ITmedia NEWS > ベンチャー人 >

「Amazonクラウド」の威力ネットベンチャーでもできるクラウド(2/3 ページ)

» 2009年08月11日 08時15分 公開
[今泉大輔,ITmedia]

Amazon EC2を活用するための壁

 ピーポーズでは、システムの企画当時からインドのプーネ市に拠点があるソフト会社F社に開発を委託しており、いわゆるオフショア開発を行っている。すべての開発は彼らが担当し、当然サーバの運用も手掛けている。早速F社に「Amazon EC2への移行は可能か」「費用はいくらか」「移行に当たって解決すべき課題はあるか」を調べてもらった。

 結果は「移行は可能」「費用は1インスタンス(仮想サーバ単位)当たり月間75ドル」「Webサービスの運営には2〜3インスタンスが必要」ということだった。上述のように初期費用が要らないのだから、コストメリットはすぐに出ると考え、すぐに移行の準備に取りかかった。

 ここでAmazon EC2の利用における英語の壁について説明しておきたい。業務で活用するサーバを日本のホスティング会社からAmazon EC2に移すには、専用の技術文書を読みこなす必要がある。わたしも当初はその量に恐れをなして、最初はインドの連中に任せてしまった。だが読み進めてみたところ、それほど難解ではないことが分かった。

 実際、Fedora Core 8上でPHP 5.2、Apache 2.2、MySQL 5が動くインスタンス1つを、10分程度で立ち上げることができた。Apacheが動いているWebサーバのトップページもWebブラウザから確認できた。

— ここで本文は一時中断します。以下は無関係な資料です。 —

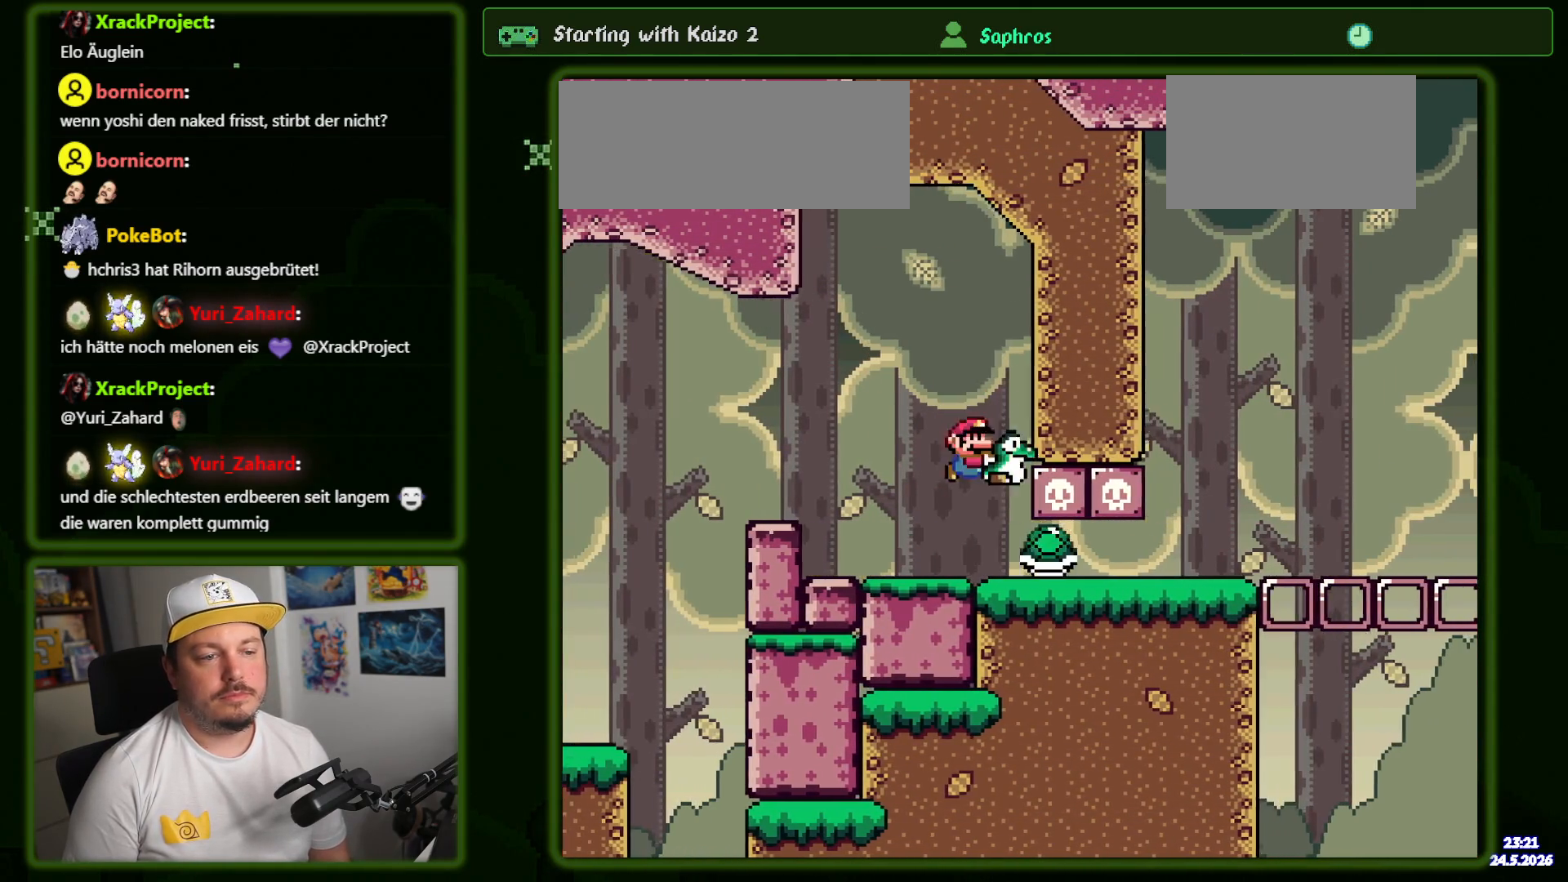
{"buttons": ["B", "Y", "DPAD_RIGHT"], "events": [[467, "B", "down"]]}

 サーバ関連の英語の技術文書を日頃から読み、必要な情報を収集している方ならば、Amazon EC2の英語の壁はまったく気にしなくていいだろう。そうでない場合は、日本でAmazon EC2の導入を支援している企業に相談をする必要がある。

*学びing、ハートレイルズなどが関連サービスを提供している

Amazon EC2移行ですべきこと

 Amazon EC2移行時には、以下の設定や作業をインド側に委託した。

  • アクセスキーとX.509証明書の生成
  • Firefoxのプラグイン「Elasticfox」の設定(EC2の操作が簡単になる)
  • セキュリティグループの設定
  • 恒久的なストレージ容量の設定
  • インスタンスの起動と設定
  • 恒久ストレージボリュームの割当
  • pepoz関連のデータの移行
  • pepoz関連のアプリケーションのインストール
  • セキュリティ環境の設定
  • Elastic IP Addressの割当
  • 最終設定

 これらの手順の多くは、Amazon EC2関連のマニュアルで細かく説明されている。説明がない部分は、Amazon EC2以外の環境でサーバを移行するのと同じ作業である。

 インド側の見積もりによると、これらに要した労力は5人日程度。本サーバ移行の当日は種々の調整やテストなども実施したので、プラス3人日程度を要した。それ以外では、ピーポーズ側でIPアドレスの変更に伴うネームサーバの設定を変更した。

メールサーバの割り当てに注意

 インドからの情報で、メールサーバだけはAmazon EC2に置かない方がいいことが分かった。Amazon EC2がWebサーバなどの個々のインスタンスに割り当てるIPアドレスは、一種の動的なアドレスであり、メールサーバにそれを使うと、われわれのドメインのメールがスパムリストに入る恐れがあるからとのことだった。この点については異論もあるだろうし、技術的に対処できるかもしれないが、ピーポーズでは、Amazon EC2を使わずに別途メールサーバ環境を探した。

 最終的に選んだのはGmailの法人用サービスである。こちらはサーバを借りるという価格体系ではなく、1アカウントにつき年間50ドルという料金設定だ。安いようで高い、高いようで安いという微妙なラインであるが、ここが一番いいという結論に達した。以前は多数のメールアドレスを使っていたが、これを機に最低限にまで減らしたことはいうまでもない。